Miss Mie is by the artist Takizawa Kōryūsai II. Her personal name is Mie Mieko and her kimono crest is the mitsu tsuru kōhone (three vine hollyhock).
Miss Mie travelled extensively in the Midwest in the late winter, spring and summer of 1928. She was part of the nine-doll exhibition at the Detroit Children’s Museum in February, before being sent along with two other dolls to tour parts of Ohio. She was also part of another nine-doll display at the luxurious Brandeis Department Store in downtown Omaha, Nebraska in late March and early April of that year before being sent to also participate in the important twelve-doll exhibition at the National Education Association meeting in Minneapolis, Minnesota in July.

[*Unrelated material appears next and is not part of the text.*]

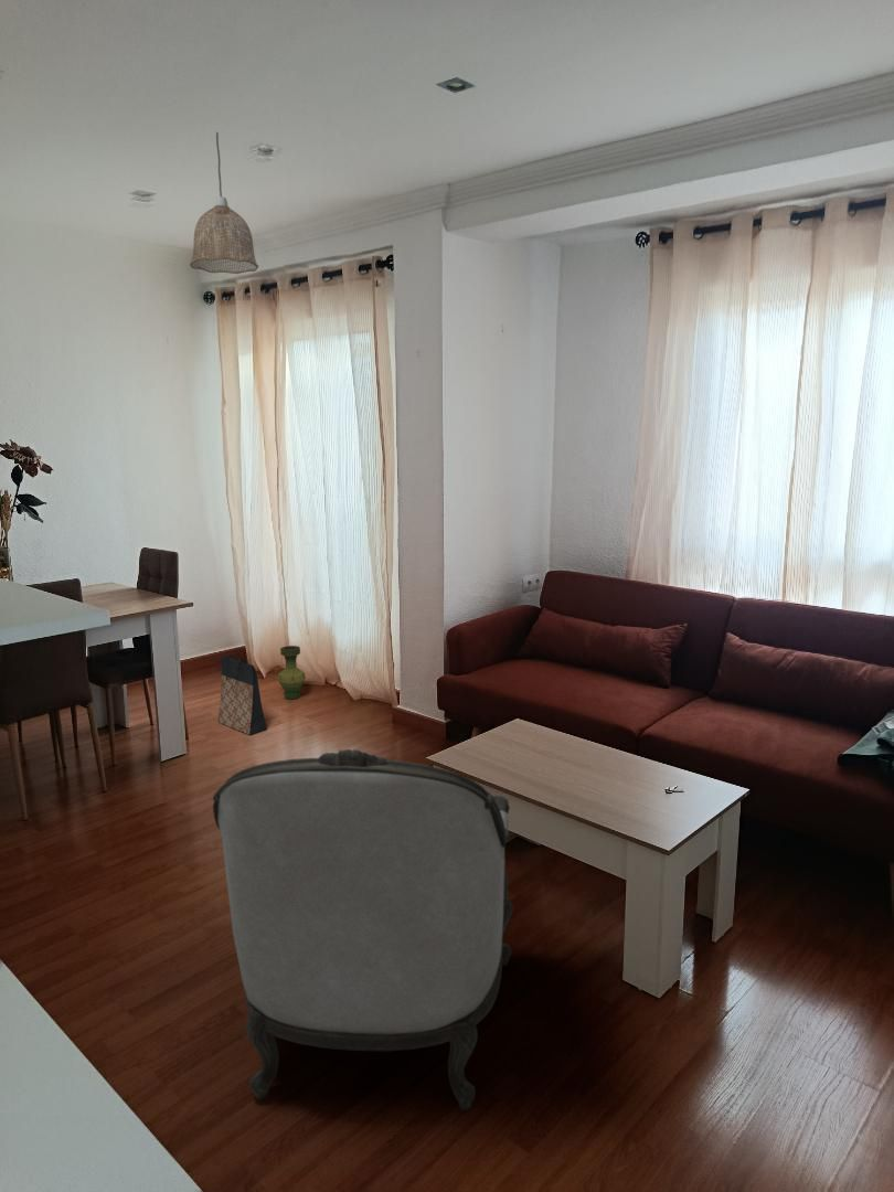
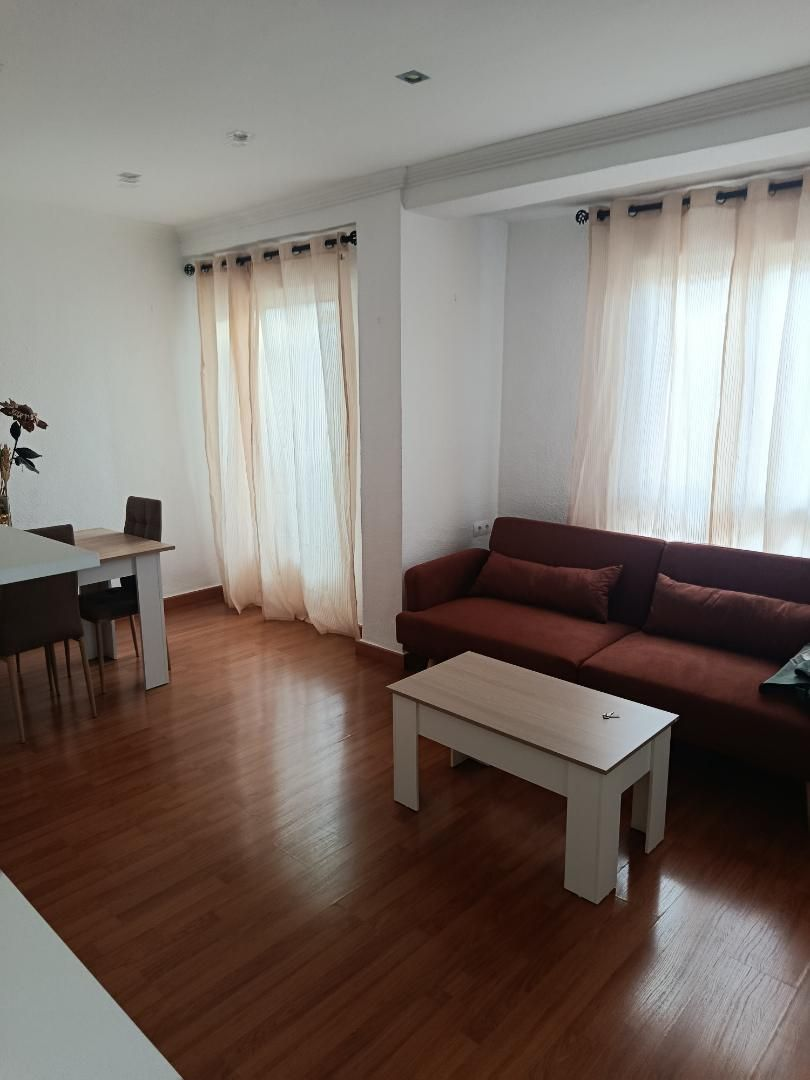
- vase [277,645,307,701]
- pendant lamp [189,131,259,275]
- bag [217,653,268,736]
- armchair [212,748,514,1111]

She was placed at the Nebraska State Museum in Lincoln, Nebraska in October of 1928, where she remains today. She retains a nearly complete set of accessories, missing only her U.S.-made travel trunk.

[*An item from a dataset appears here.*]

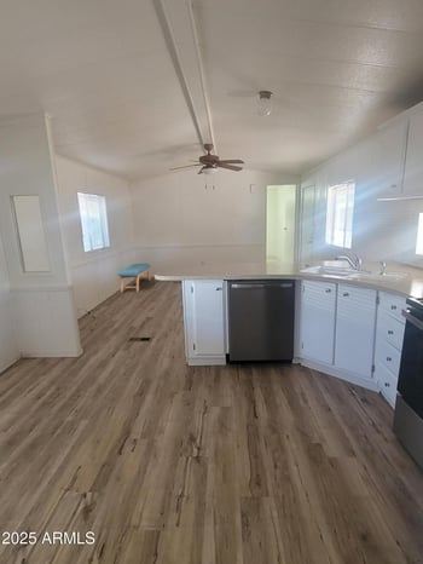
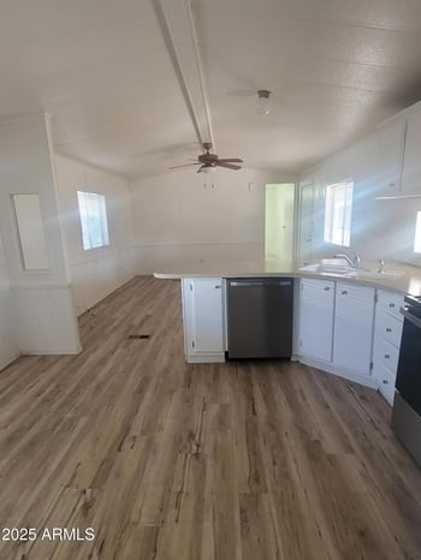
- bench [117,263,152,293]
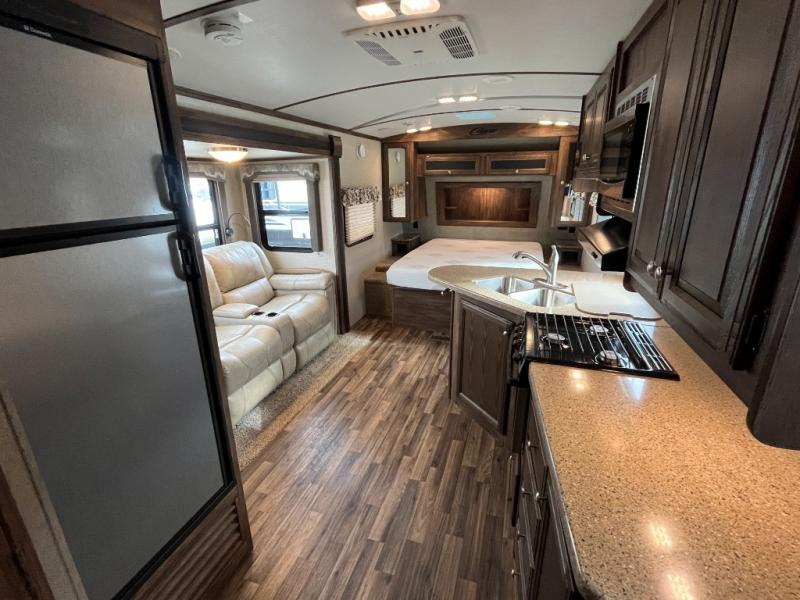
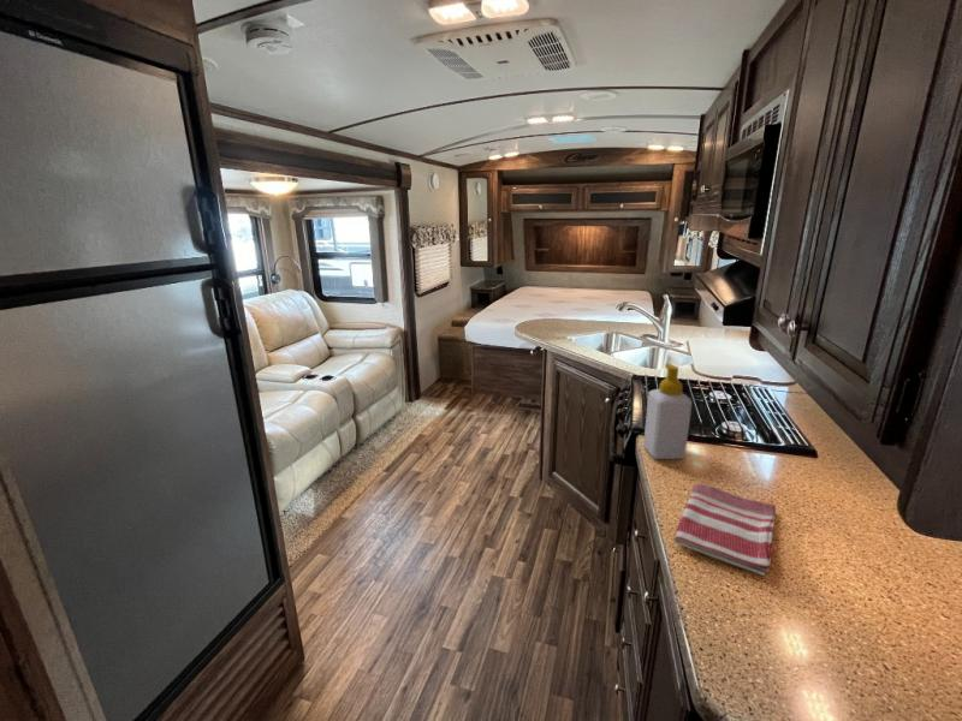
+ soap bottle [642,363,693,460]
+ dish towel [672,483,777,577]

Miss Mie returned to Japan in 1988 to be part of the important exhibition of 19 Friendship Dolls and 34 of the “blue-eyed” Doll Messengers of Goodwill organized by the Kokusai Bunka Kyōkai (Japanese International Culture Association), Sogo Department Store and the Asahi Shimbun newspaper in Tokyo. Using Sogo Department Stores as the venue, from April to September, this exhibition visited ten different locations: Yokohama, Hiroshima, Tokushima, Kobe, Sapporo, Matsuyama and several locations in the greater Tokyo area, including Chiba, Hachioji, Kashiwa and Omiya.
Through archival images, she has been determined to be the original Miss Miyazaki.